Today is Dec. 20, the 354th day of 2018.

Today’s Highlight in History:

On Dec. 20, 1989, the United States launched Operation Just Cause, sending troops into Panama to topple the government of Gen. Manuel Noriega.

On this date:

In 1803, the Louisiana Purchase was completed as ownership of the territory was formally transferred from France to the United States.

In 1860, South Carolina became the first state to secede from the Union as all 169 delegates to a special convention in Charleston voted in favor of separation.

In 1864, Confederate forces evacuated Savannah, Georgia, as Union Maj. Gen. William T. Sherman nearly completed his “March to the Sea.”

In 1924, Adolf Hitler was released from prison after serving nine months for his role in the Beer Hall Putsch.

In 1963, the Berlin Wall was opened for the first time to West Berliners, who were allowed one-day visits to relatives in the Eastern sector for the holidays.

In 1968, author John Steinbeck died in New York at age 66.

In 1987, more than 4,300 people were killed when the Dona Paz, a Philippine passenger ship, collided with the tanker Vector off Mindoro island.

In 1995, an American Airlines Boeing 757 en route to Cali, Colombia, slammed into a mountain, killing all but four of the 163 people aboard. In Bosnia-Herzegovina, NATO began its peacekeeping mission, taking over from the United Nations.

In 1996, Astronomer Carl Sagan died in Seattle at age 62.

In 1999, the Vermont Supreme Court ruled that homosexual couples were entitled to the same benefits and protections as wedded couples of the opposite sex.

In 2001, the U.N. Security Council authorized a multinational force for Afghanistan.

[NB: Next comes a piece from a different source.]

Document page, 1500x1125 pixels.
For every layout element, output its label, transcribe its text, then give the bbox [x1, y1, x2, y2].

In 2005, a federal judge ruled that “intelligent design” could not be mentioned in biology classes in a Pennsylvania public school district, delivering a stinging attack on the Dover Area School Board.

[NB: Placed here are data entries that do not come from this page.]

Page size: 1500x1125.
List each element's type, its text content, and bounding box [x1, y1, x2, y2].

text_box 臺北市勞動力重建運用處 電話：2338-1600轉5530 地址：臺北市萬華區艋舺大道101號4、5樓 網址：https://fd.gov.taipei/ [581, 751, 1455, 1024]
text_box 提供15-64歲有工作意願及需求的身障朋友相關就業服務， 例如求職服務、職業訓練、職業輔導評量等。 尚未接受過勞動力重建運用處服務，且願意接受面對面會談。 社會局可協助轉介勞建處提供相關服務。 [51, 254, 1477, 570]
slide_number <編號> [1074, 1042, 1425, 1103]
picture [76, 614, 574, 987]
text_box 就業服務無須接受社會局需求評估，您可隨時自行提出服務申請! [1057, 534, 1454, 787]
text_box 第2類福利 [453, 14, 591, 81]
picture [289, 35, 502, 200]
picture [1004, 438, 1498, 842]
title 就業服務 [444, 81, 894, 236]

In 2008: A Continental Airlines Boeing 737-500 taking off from Denver veered off the runway into a ravine, injuring 37 people. Olga Lepeshinskaya, the Bolshoi Ballet’s prima ballerina for three decades during Soviet times, died in Moscow at age 92. Movie director Robert Mulligan (”To Kill a Mockingbird”) died in Lyme, Conn. at age 83.

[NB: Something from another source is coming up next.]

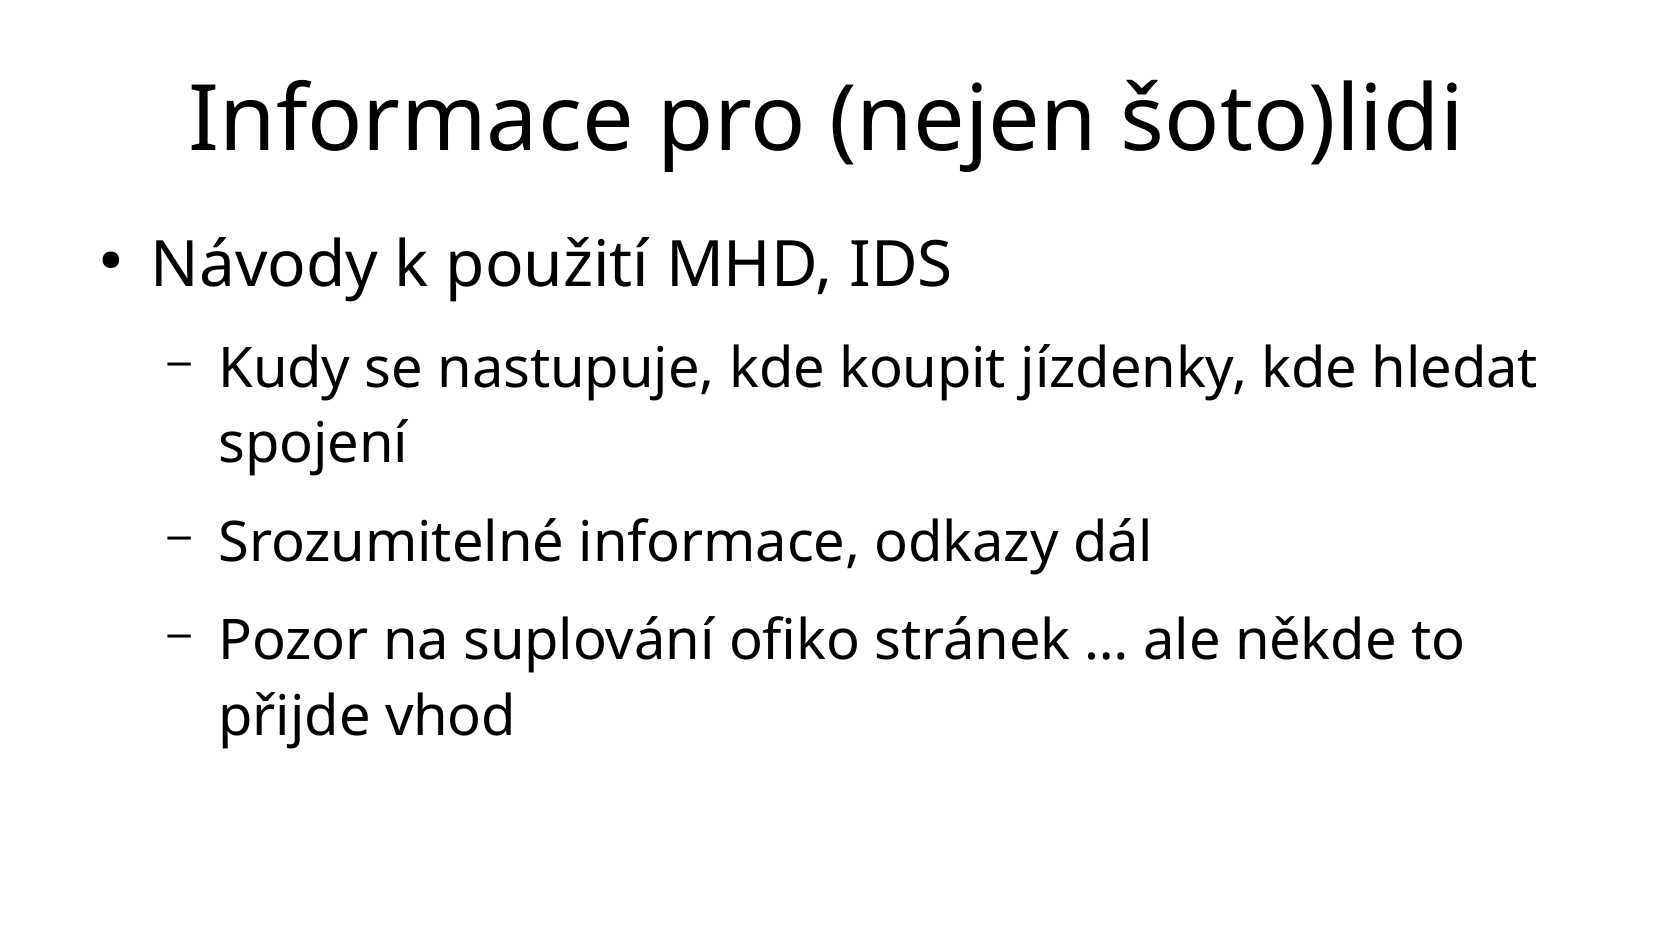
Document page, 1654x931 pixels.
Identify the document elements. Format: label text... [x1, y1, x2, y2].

title Informace pro (nejen šoto)lidi [82, 37, 1571, 193]
list Návody k použití MHD, IDS Kudy se nastupuje, kde koupit jízdenky, kde hledat spojení Srozumitelné informace, odkazy dál Pozor na suplování ofiko stránek … ale někde to přijde vhod [82, 217, 1571, 758]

In 2013: Russian President Vladimir Putin pardoned jailed tycoon Mikhail Khodorkovsky (mih-hah-EEL’ khoh-dohr-KAHV’-skee), who had spent 10 years in prison on charges of tax evasion and embezzlement. A federal judge struck down Utah’s ban on same-sex marriage.

In 2017: The House gave final congressional approval to a $1.5 trillion tax overhaul, the biggest package of tax changes in a generation and the first major legislative achievement of President Donald Trump and House and Senate Republicans; some Republicans warned of a potential backlash against an overhaul that offered corporations and wealthy taxpayers the biggest benefits. Cardinal Bernard Law, the disgraced former archbishop of Boston, died in Rome at the age of 86; his failure to stop child molesters in the priesthood had triggered a crisis in American Catholicism.